With a modestly mobile QB, Brian Ferentz was able to move the pocket, roll Padilla out and expand the play-action game in ways Hawkeye fans haven’t seen in some time. This without being forced to curtain anything in the vertical game.
The ability to convert on screens and hit more of the short and intermediate throws without one-hoppers bouncing off the turn should help slow down would-be rushers. And that added mobility and the ability to make throws on the move when things do inevitably break down will help string along enough conversions to at a minimum help Iowa continue to play their field position game.
However, it’s unlikely that a change at QB solves all of Iowa’s problems. Even if Brian takes advantage of Padilla’s strengths and is able to open things up a bit, this offensive line continues to have their struggles. The running game really stalled out in the second half on Saturday and that is likely an indication of what Iowa can expect the rest of the year.
Northwestern’s defense is among the worst in the Big Ten, particularly against he run, and despite the early success with Padilla in the game, Iowa came away with just 17 points and 361 total yards. The Hawkeyes defense, though struggling with their tackling at times on Saturday, remains incredible. But asking them to hold opponents under 20 points per game is not a sound long term strategy.

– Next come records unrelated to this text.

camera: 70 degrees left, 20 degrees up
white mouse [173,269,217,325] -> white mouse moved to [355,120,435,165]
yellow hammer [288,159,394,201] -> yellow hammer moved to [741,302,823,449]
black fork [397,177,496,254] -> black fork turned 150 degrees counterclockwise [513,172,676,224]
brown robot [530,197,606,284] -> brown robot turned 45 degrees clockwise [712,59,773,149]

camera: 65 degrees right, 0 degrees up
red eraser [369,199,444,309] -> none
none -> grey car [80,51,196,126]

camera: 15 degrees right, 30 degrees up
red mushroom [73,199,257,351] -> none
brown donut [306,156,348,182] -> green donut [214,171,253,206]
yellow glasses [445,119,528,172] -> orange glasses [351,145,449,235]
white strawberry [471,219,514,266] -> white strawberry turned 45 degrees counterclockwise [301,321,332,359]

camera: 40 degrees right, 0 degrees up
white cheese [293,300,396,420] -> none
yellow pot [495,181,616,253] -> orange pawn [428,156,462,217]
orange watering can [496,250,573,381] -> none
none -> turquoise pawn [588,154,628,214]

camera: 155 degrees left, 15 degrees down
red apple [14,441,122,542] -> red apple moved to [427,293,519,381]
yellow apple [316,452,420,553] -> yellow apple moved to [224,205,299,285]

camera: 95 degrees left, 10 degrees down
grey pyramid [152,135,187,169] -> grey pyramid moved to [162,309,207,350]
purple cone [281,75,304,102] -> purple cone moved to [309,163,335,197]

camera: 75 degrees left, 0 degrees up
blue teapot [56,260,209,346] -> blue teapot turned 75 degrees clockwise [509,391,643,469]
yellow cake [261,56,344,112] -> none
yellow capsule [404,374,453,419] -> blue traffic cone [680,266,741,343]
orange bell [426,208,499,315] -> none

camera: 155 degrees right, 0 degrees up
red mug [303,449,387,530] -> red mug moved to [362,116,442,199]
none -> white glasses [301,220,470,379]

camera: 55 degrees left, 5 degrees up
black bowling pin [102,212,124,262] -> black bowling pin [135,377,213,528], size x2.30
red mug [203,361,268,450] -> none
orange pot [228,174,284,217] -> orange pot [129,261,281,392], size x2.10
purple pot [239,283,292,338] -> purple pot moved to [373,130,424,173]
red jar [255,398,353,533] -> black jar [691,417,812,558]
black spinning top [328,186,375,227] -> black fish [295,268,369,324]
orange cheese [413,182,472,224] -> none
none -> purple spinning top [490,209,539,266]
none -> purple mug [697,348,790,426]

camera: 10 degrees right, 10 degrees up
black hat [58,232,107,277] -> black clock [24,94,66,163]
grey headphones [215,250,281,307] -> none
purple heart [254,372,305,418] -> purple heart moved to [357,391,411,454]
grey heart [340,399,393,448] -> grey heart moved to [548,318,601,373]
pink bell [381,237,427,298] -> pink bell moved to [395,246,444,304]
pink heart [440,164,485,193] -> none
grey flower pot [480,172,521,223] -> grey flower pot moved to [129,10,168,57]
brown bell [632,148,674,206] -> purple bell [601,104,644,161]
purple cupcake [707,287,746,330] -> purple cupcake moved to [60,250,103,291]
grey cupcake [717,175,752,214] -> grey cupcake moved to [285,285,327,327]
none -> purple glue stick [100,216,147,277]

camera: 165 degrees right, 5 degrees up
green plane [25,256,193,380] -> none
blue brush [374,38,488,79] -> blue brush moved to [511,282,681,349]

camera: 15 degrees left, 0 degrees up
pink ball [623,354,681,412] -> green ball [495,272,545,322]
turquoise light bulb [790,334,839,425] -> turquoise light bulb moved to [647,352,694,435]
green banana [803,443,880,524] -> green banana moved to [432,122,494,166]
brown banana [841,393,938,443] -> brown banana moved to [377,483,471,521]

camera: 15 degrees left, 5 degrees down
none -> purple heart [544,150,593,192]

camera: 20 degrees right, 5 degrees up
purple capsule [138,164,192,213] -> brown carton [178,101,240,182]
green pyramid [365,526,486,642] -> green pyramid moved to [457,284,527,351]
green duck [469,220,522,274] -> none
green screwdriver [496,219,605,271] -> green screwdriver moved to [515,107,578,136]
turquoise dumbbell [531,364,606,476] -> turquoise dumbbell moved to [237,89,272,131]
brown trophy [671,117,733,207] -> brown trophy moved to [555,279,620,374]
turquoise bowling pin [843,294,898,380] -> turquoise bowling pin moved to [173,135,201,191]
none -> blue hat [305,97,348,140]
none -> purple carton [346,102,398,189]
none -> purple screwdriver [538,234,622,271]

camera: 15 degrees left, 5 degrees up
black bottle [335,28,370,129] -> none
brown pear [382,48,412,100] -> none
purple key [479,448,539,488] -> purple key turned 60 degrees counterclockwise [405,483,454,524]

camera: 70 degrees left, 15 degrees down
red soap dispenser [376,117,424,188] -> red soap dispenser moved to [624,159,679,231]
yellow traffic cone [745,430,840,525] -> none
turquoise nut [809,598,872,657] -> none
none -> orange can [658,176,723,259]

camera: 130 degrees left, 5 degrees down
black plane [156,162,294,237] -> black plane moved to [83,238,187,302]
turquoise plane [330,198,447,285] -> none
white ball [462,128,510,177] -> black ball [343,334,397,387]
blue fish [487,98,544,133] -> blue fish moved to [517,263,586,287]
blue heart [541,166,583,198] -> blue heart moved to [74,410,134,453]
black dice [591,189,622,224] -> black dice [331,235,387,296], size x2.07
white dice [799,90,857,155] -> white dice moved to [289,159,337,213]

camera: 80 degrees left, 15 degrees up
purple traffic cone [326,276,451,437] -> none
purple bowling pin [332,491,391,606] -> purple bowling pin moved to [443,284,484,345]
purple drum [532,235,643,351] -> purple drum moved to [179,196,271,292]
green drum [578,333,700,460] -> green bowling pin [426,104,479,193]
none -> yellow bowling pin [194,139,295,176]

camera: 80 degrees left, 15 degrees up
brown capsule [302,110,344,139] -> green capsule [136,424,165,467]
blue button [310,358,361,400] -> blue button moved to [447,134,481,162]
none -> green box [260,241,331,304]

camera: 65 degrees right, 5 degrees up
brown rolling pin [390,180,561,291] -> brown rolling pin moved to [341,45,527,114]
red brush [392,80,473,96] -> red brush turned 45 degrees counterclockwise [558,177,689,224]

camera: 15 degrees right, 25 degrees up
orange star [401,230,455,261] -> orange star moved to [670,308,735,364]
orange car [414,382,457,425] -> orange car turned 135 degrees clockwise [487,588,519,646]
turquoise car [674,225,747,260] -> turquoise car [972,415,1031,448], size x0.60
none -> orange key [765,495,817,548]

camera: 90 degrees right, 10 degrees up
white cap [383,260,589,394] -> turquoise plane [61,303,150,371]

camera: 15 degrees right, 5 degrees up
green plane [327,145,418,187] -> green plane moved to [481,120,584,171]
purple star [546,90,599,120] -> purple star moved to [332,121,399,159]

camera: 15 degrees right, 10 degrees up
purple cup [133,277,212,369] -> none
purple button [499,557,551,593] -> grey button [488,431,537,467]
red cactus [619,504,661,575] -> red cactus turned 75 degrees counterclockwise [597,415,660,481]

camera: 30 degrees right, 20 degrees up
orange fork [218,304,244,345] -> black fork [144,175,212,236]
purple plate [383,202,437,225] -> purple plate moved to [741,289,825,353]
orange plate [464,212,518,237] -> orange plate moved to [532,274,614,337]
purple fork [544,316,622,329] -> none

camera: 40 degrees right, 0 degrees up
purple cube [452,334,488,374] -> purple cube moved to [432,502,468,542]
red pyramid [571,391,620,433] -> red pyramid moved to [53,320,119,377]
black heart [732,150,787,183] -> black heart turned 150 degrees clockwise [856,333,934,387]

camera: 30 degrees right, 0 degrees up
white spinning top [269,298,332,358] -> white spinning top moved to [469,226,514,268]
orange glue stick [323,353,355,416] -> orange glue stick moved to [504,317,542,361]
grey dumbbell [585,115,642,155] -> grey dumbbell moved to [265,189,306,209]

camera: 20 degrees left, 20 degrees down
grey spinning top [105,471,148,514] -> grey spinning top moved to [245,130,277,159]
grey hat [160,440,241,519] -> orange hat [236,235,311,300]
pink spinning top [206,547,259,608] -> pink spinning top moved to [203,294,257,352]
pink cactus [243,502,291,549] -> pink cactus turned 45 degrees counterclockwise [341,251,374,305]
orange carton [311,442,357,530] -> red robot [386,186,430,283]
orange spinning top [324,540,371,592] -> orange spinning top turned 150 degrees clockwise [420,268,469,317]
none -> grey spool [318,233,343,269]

This group is capable of meeting Iowa fans’ preseason expectations of 9-10 wins this year based on the schedule as it plays out in front of them. But they are again in need of serious help from other teams to have any shot at a return to Indianapolis and this offense seems incapable of doing much more than being serviceable for a few stretches.
What we did see on Saturday night is a 9-3 season with a top-20 ranking might be the beginning rather than the end. Padilla showed enough to warrant some optimism about what could be with a year of development from this young offensive line. The defense will always be top notch and Tory Taylor isn’t leaving just yet. This was never supposed to be a special year and we’re seeing in the belly of the schedule just why not.
But we did catch a glimpse, however short, on Saturday night of why there’s at least some hope that one of those special years could still be out there. A change to the backup quarterback isn’t going to be the sole reason for it, but it was a good start.